The rise of social networking shouldn’t surprise us. It is part of the history of our landscape. It is an ancient, communal ritual to talk with each other. The bottom line is that the internet widens your neighborhood, expands your networks, and speeds up the pace of conversation. And people say they feel better because of it.

In an online survey we conducted last year, one person shared: “I was having problems sleeping [because of] hip pain. Through this [online health community] I received information about proper ways to set up my bed and since then have been sleeping so much better.” A simple change, suggested by a peer, and it happened online.

Another respondent wrote, “I read the Gluten Free Forum daily for about a year before I really got my celiac disease under control and felt fully informed.  You can’t call your gastroenterologist every time you buy a new product.” That’s where health care happens – in the grocery store aisle, making a decision, wondering what to eat for dinner tonight, looking up choices on a smartphone.

Think about what would happen if we could harness the instinct to share with the tools to make it easy.

About 20% of the online health population has posted comments or content related to health care. That’s the classic Pareto principle or 80-20 rule – 80% is listening, 20% is talking. But here’s where it gets interesting:  hand someone a smartphone and they are more likely to become a contributor, a commenter, a creator. Mobile access bumps up participation.

What will happen when the untapped knowledge of every patient, of every caregiver, of everyone who has something of value to share actually has the opportunity to share it?

That’s the next frontier.  It is no longer about access.  It’s about uploads. It’s about inputs.  It’s about learning from each other.

Patients are not the only ones who can benefit from this new model of participatory medicine. Institutions can too.

E-patient Dave deBronkart is a tech geek who also happens to be a cancer survivor. He used CaringBridge during his illness to stay in touch with his friends and family. He used ACOR to gather expert peer advice about kidney cancer. He used Beth Israel’s PatientSite to keep up to date on his treatments and communicate with his doctors.

So when Beth Israel announced a partnership with Google Health, Dave was among the first to press the button and allow his medical record to get sucked into Google Health’s online system.

Unfortunately, the system transmitted everything Dave had ever had – and a few things he’d never had. With almost no dates attached. It also sent through every medication Dave had ever been on, triggering a scary medication warning that was absolutely irrelevant and wrong since he hadn’t taken that drug for two years. Turns out that the system transmitted billing codes, not doctors’ diagnoses, and nobody had ever really looked at the results.
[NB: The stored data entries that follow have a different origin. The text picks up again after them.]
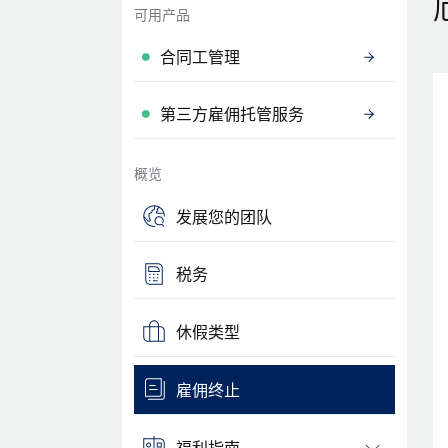
可用产品
合同工管理
第三方雇佣托管服务
概览
发展您的团队
税务
休假类型
雇佣终止
福利指南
Well, until Dave blogged about it and his story was picked up by the Boston Globe.

As an internet geologist I’d have to say that Dave was a one-man earthquake, taking Google and Beth Israel by surprise.

The good news is that both Google Health and Beth Israel welcomed Dave’s critique and have made changes to their systems. But I bet they wished they’d done a test run with a group of patients before Dave published his post. Now Dave lectures around the world about how patients want to help and how patients want to be part of the new model: participatory medicine.
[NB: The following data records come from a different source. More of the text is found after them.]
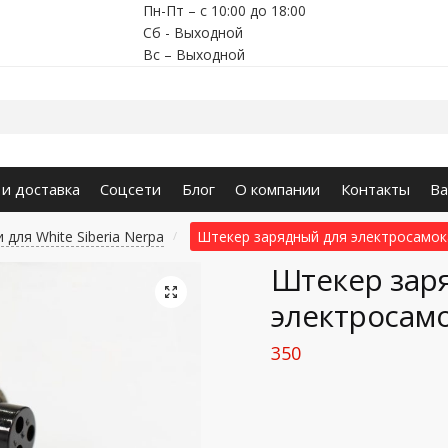
Пн-Пт – с 10:00 до 18:00
Сб - Выходной
Вс – Выходной
 и доставка
Соцсети
Блог
О компании
Контакты
Ва
 для White Siberia Nerpa
Штекер зарядный для электросамок
/
Штекер зар
🔍
электросамо
350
Let me wrap up with a couple of thoughts, going back to looking at the landscape and what it tells us.

The access revolution is over. Mobile is changing us, changing our frame of reference so that we see information as portable, personalized, and participatory.

Health care has a marvelous opportunity tap in to our ancient instincts to share and our modern ability to do so at internet speed.

Build on the new frontier. Build on the power of mobile.

Susannah Fox is Associate Director, Digital Strategy at Pew Research Center’s Internet and American Life Project, and blogs at e-patients.net.